The tariff here is $33, too much for what you get. We were told to help ourselves to a spot on the big green grassed area down the back reserved for campers. That sounded good, but in fact is not as expansive as it might be if there were marked sites. Two very large bus motorhomes and three caravans, apart from ours are randomly sited about the area, making it impossible for anyone else to park and feel they are not on someone’s front lawn. The camping ground itself is a busy one, full of permanents, just as we were told. Now that is a common occurrence all about the country, however there are permanents and permanents and these are more of the variety we found in the Maitland Coach Park, NSW, a caravan park to be used only if you really have to stay in Maitland. Our fellow campers are of the “bogan” variety; tattoos, shaved heads, scruffy beards, track pants, singlets and jandals. I accept that this comment shows be to be a very prejudiced and flawed person. So be it.

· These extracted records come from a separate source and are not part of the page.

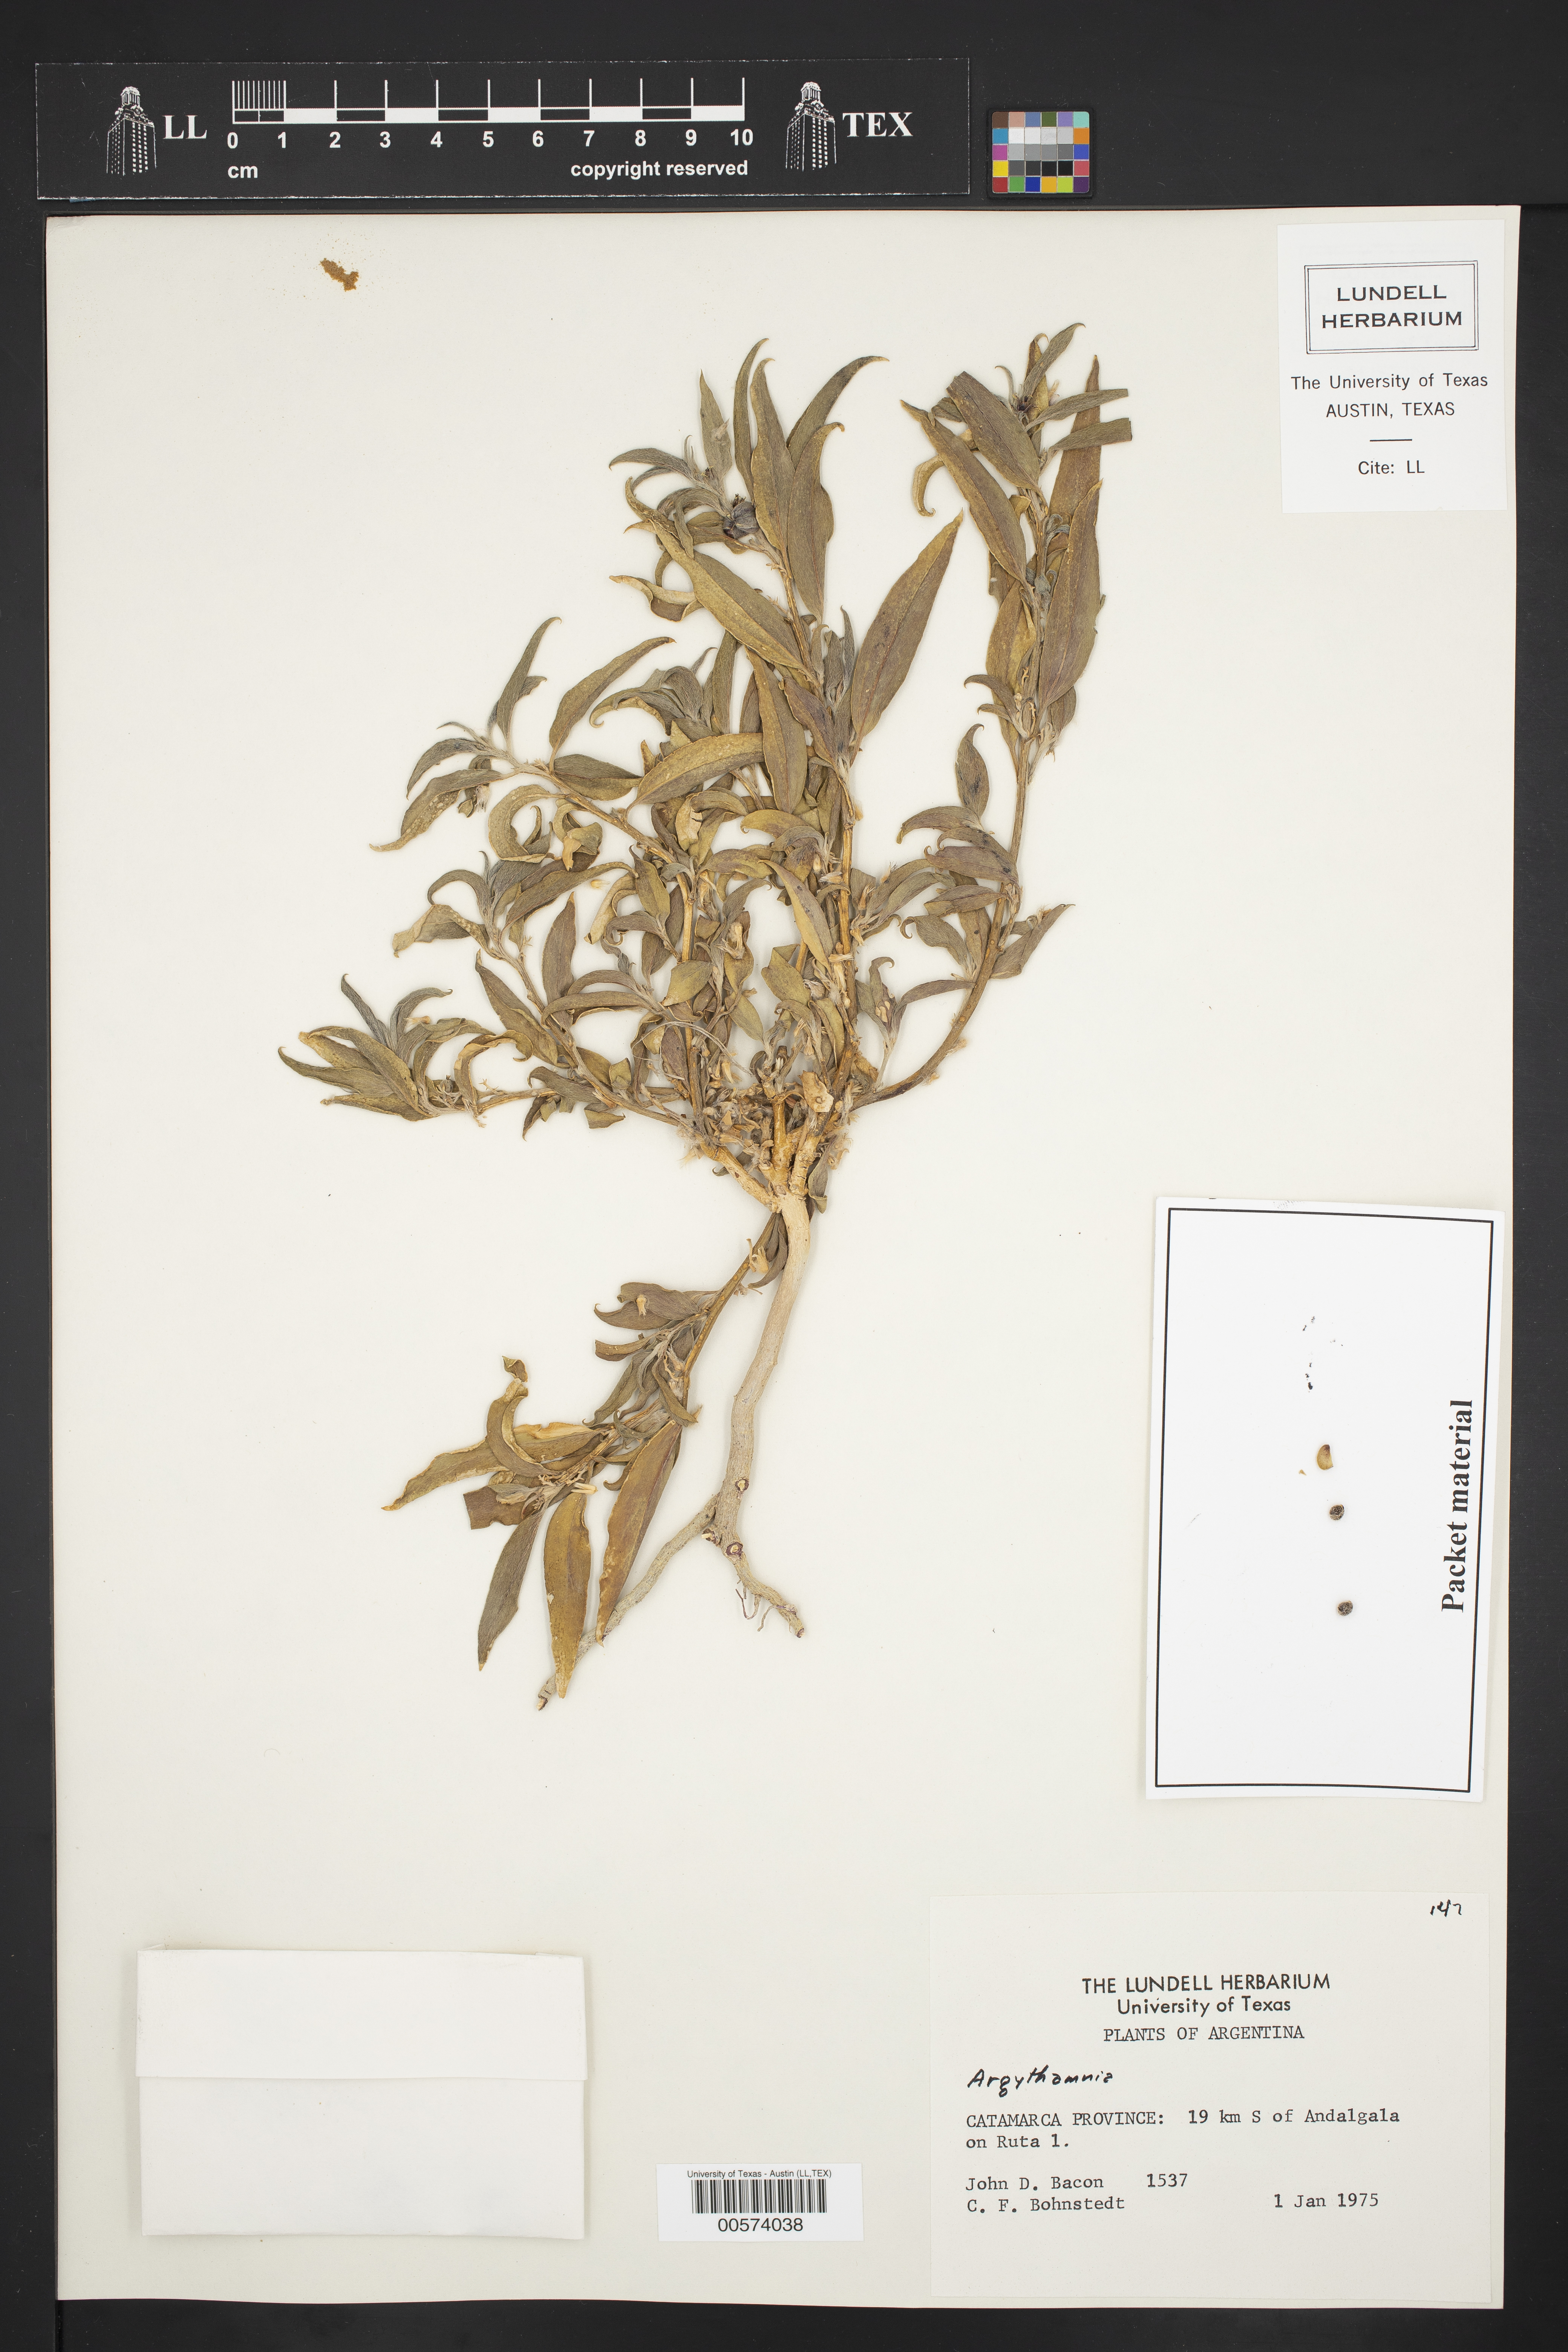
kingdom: Plantae
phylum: Tracheophyta
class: Magnoliopsida
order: Malpighiales
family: Euphorbiaceae
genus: Argythamnia
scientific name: Argythamnia
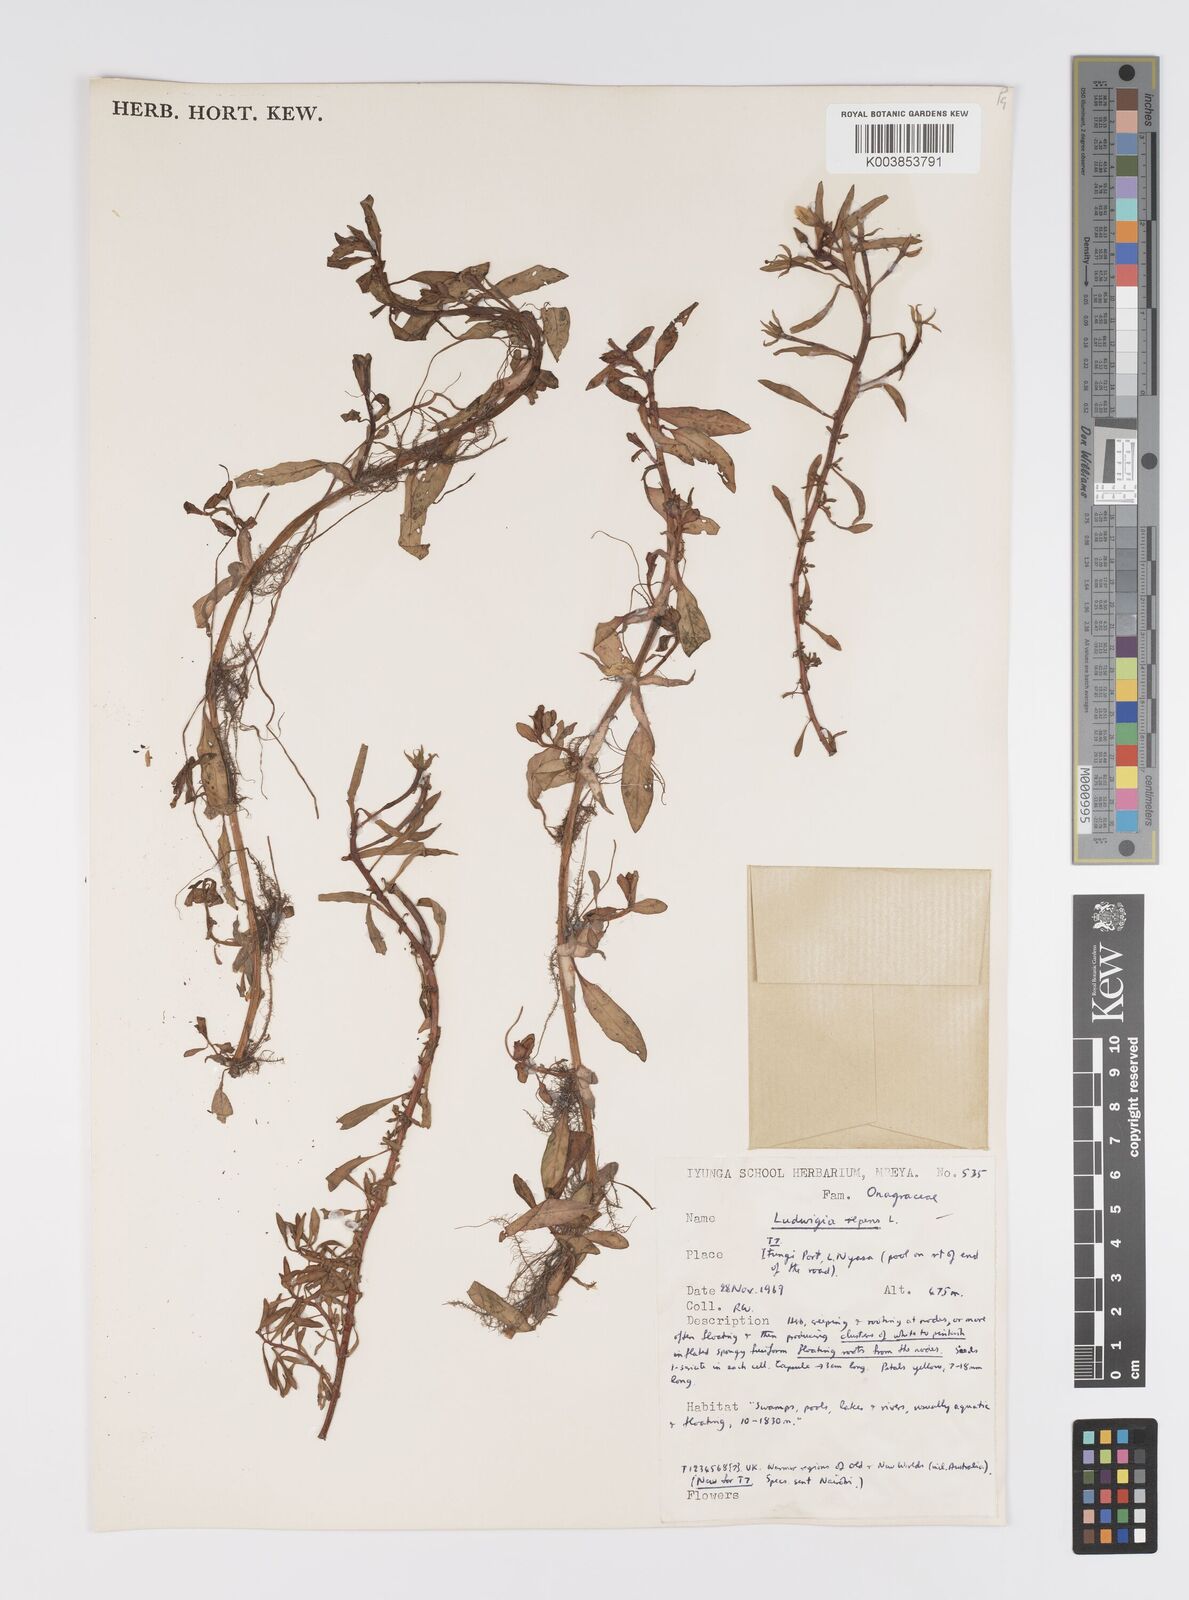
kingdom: Plantae
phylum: Tracheophyta
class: Magnoliopsida
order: Myrtales
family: Onagraceae
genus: Ludwigia
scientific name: Ludwigia repens
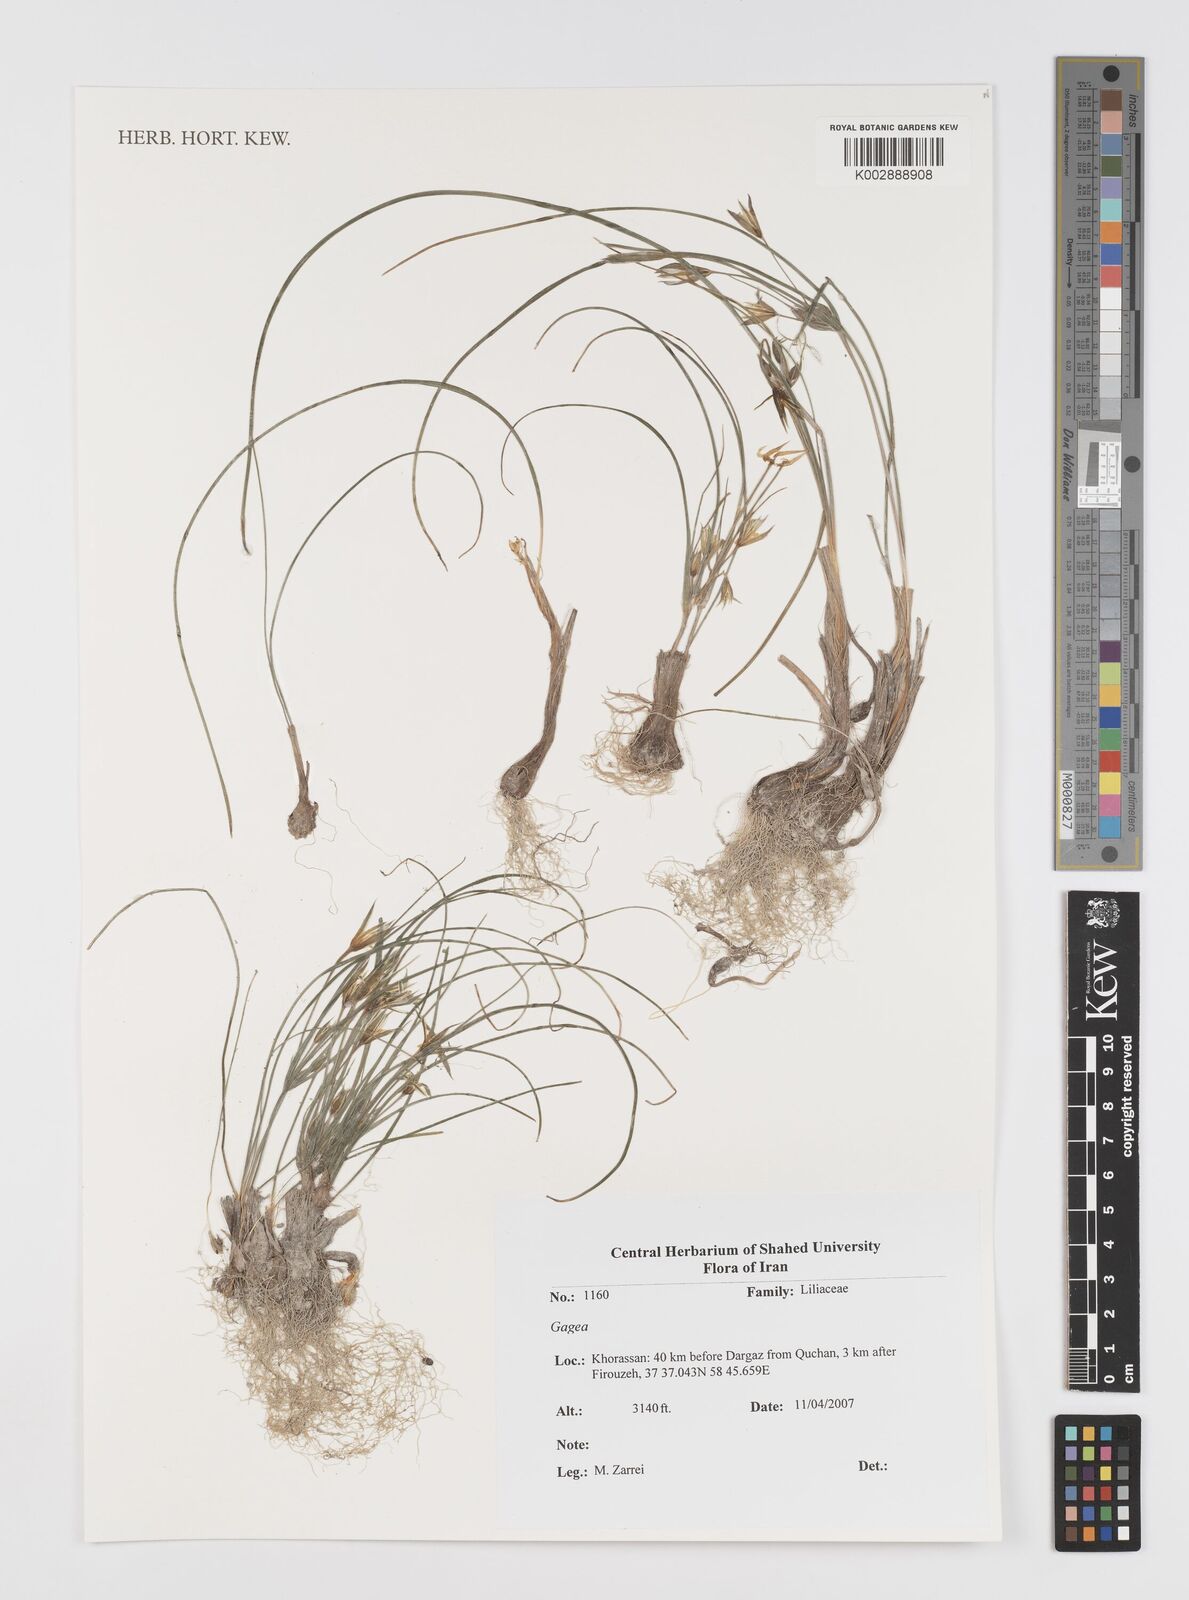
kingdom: Plantae
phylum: Tracheophyta
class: Liliopsida
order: Liliales
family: Liliaceae
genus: Gagea
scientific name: Gagea
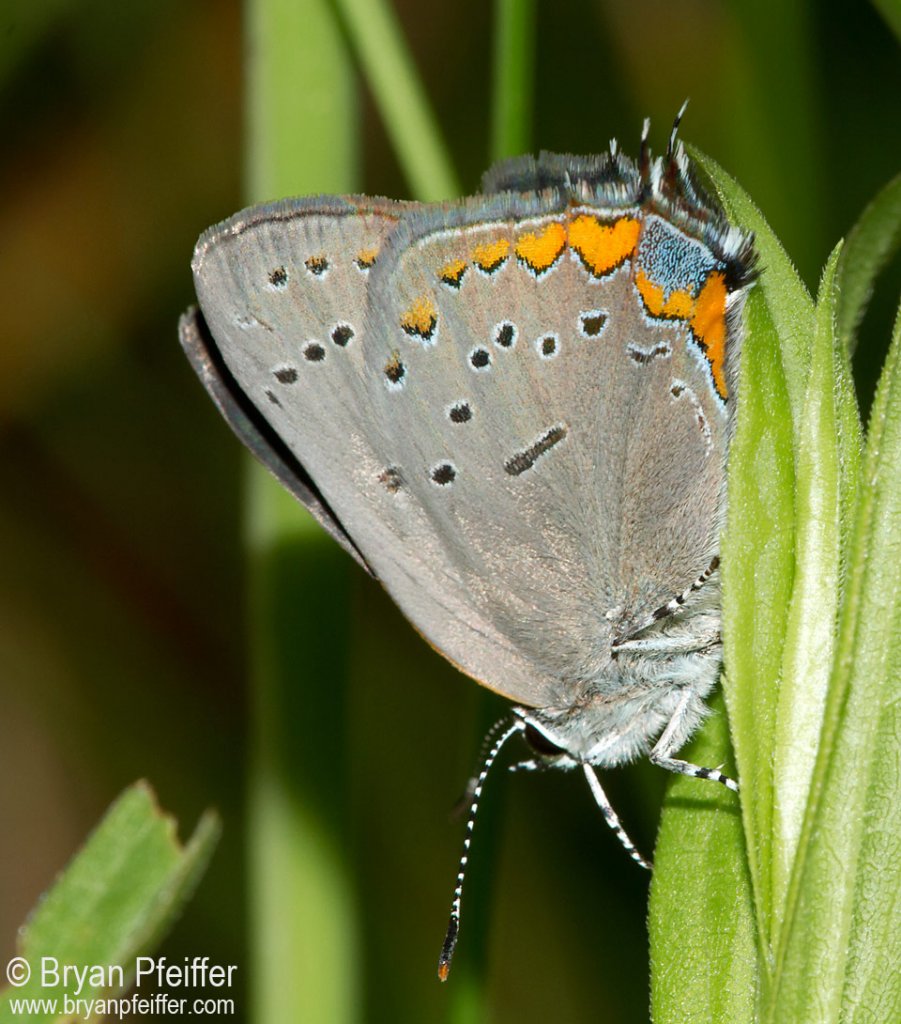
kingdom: Animalia
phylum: Arthropoda
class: Insecta
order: Lepidoptera
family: Lycaenidae
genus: Strymon
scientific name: Strymon acadica
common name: Acadian Hairstreak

However the good news is that while I sit and type this, glancing from time to time through the window, I have seen small flocks of ring necked parrots and galahs fly past and up into the trees. Birds always serve to lift my spirits, not that they were really down anyway. And to be fair, the amenities are quite adequate and reasonably clean. There is power, water and internet; what more could I possibly want?
This afternoon immediately after lunch we drove the fifteen kilometres into Mandurah, around the canals and into the town centre. Mandurah is a seaside city with a population of 70,000 and sells itself as a tourist destination where one can sail, swim, surf or slum about in the many cafes, bars and restaurants. In fact the centre of Mandurah is situated on the outlet of the Peel Inlet, a massive lake like body of water, twice the size of the Sydney Harbour, at the mouth of the Harvey, Serpentine and Murray Rivers.
The settlement of Mandurah was connected to Perth by the coastal road in 1850 and the inland road in 1856. However it was not until the 1950s when Kwinana, north of Rockingham, was developed as a major industrial centre, that tourism took off. Today, it is apparently the fastest growing regional city in Australia.
Somewhere in the tourist brochures, I saw Mandurah described as the Venice of the Southern Hemisphere, which is a bit over the top, but understandable. We have never seen so many residential canal systems throughout our own travels.
The more we drove about and the more we saw, the more we delighted in the place. It really is so lovely, and if lakes, estuaries and inlets don’t do it for you, there are several surf beaches along the Indian Ocean coastline. Needless to say caravan parks in Mandurah are more expensive to stay in than here, but then I am sure you get more bang for your buck as they say.
It has been a lovely day and wonderful again to be on the road, albeit only a little south of our last camp. The weather has been just lovely; really cold mornings can be forgiven when the sun shines all day. We will see what tomorrow brings.